DATASET EXCERPTS –
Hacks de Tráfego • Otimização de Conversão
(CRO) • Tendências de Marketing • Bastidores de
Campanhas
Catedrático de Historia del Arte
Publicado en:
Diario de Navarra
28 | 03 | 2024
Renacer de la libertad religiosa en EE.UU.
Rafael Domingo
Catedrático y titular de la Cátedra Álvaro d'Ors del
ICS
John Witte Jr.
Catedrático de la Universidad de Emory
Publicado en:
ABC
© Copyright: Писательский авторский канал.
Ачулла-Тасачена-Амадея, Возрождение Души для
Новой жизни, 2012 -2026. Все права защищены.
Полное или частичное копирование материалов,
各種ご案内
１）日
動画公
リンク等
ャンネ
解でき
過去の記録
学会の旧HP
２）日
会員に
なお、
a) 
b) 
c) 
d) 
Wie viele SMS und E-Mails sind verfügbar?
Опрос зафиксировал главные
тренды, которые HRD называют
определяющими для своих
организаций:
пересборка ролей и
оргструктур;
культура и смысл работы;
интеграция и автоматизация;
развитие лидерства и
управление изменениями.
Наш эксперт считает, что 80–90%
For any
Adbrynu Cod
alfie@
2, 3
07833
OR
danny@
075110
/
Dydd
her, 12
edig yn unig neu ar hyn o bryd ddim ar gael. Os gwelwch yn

==

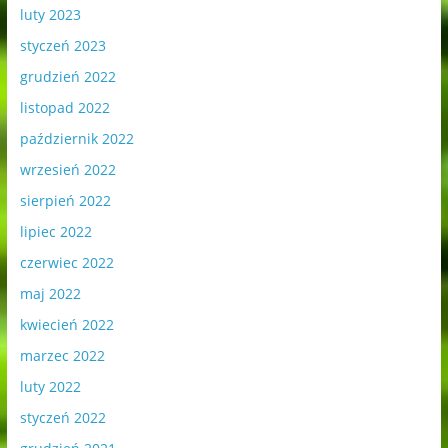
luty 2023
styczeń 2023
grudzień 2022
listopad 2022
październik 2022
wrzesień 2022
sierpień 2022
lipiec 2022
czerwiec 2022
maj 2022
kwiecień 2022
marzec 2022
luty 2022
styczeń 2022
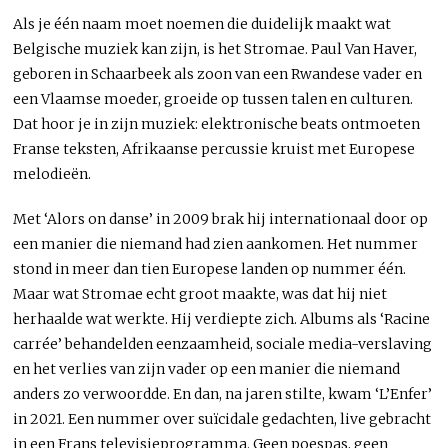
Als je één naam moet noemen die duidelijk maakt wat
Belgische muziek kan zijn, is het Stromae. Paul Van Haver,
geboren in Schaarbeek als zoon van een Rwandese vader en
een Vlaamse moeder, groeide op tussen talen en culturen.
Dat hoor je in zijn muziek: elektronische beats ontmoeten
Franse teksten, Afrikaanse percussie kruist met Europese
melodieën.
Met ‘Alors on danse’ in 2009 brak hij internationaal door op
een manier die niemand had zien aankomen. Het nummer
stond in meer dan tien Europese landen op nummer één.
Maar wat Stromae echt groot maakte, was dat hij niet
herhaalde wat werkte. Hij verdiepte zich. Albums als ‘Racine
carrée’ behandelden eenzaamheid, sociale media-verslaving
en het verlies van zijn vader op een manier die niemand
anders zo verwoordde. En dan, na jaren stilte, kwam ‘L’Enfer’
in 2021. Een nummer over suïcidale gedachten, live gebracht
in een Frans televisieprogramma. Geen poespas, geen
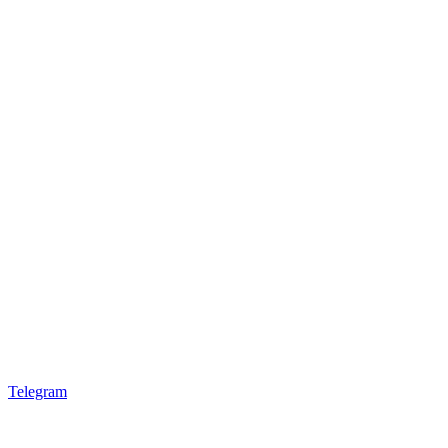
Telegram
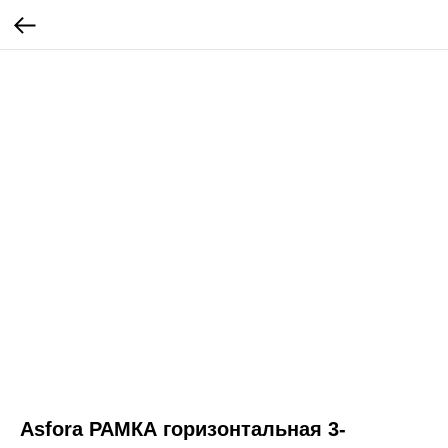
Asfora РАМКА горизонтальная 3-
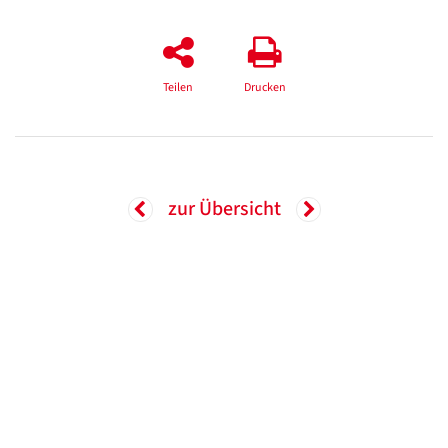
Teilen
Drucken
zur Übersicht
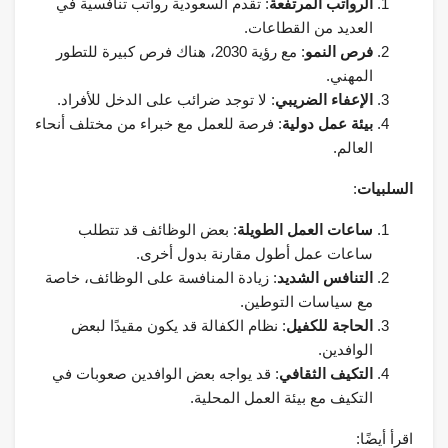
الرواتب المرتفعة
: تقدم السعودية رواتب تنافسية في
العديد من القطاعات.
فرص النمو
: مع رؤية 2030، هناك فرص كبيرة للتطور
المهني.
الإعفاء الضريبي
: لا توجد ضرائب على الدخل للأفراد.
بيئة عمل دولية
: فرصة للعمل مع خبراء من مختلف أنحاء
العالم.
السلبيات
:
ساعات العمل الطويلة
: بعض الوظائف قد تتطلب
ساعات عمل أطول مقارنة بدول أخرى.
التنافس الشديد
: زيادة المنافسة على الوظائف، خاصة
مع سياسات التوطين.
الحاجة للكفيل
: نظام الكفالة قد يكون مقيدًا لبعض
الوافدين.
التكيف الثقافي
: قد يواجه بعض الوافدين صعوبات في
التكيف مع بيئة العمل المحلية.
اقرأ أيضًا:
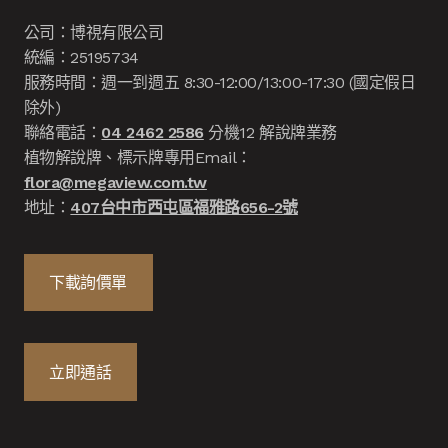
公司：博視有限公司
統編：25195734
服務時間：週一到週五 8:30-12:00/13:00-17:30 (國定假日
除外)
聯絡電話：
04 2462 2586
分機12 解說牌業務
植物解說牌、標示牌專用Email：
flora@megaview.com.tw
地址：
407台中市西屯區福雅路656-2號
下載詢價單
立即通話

...

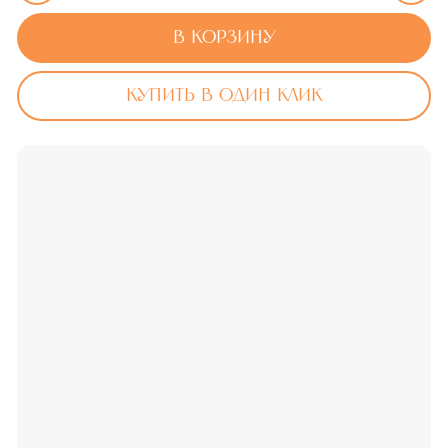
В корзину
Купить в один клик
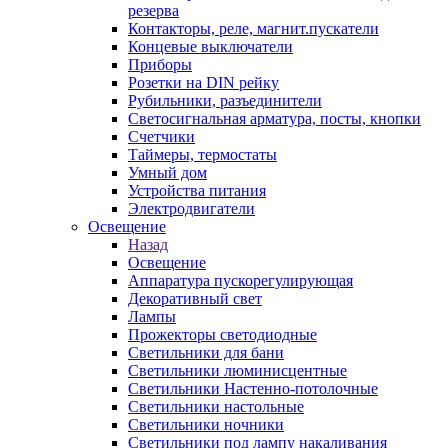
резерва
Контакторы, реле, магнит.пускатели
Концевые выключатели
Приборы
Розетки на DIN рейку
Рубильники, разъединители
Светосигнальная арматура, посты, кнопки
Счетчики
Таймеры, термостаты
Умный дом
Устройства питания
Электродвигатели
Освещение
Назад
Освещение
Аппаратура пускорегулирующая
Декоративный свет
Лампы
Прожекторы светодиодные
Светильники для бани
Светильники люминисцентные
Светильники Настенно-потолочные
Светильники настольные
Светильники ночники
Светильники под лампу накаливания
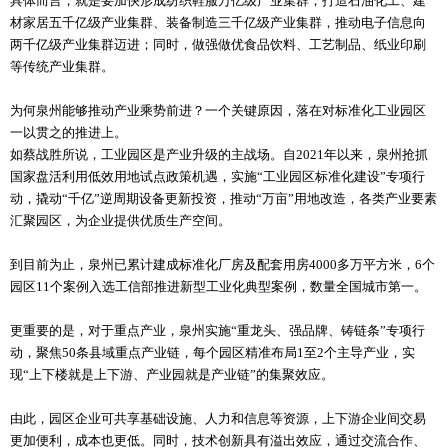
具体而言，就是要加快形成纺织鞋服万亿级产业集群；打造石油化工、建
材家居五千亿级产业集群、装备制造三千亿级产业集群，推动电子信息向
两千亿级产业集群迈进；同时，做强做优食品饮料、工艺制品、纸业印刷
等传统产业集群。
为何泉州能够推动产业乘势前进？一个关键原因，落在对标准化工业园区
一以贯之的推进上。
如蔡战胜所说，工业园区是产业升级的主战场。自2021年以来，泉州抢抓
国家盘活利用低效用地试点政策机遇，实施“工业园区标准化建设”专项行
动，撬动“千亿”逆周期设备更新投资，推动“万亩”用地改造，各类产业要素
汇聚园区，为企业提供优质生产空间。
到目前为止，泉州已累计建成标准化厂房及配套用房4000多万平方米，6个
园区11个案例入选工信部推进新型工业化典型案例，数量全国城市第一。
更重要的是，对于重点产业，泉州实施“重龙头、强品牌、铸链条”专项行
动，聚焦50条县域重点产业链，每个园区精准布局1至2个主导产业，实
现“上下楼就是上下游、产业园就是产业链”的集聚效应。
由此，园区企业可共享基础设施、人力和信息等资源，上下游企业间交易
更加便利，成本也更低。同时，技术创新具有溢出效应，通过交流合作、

REQUIRED WORK –
Count the lines in the data above that contain the string "zijn", with case significant. Reply with the number alone.

THE ANSWER –
3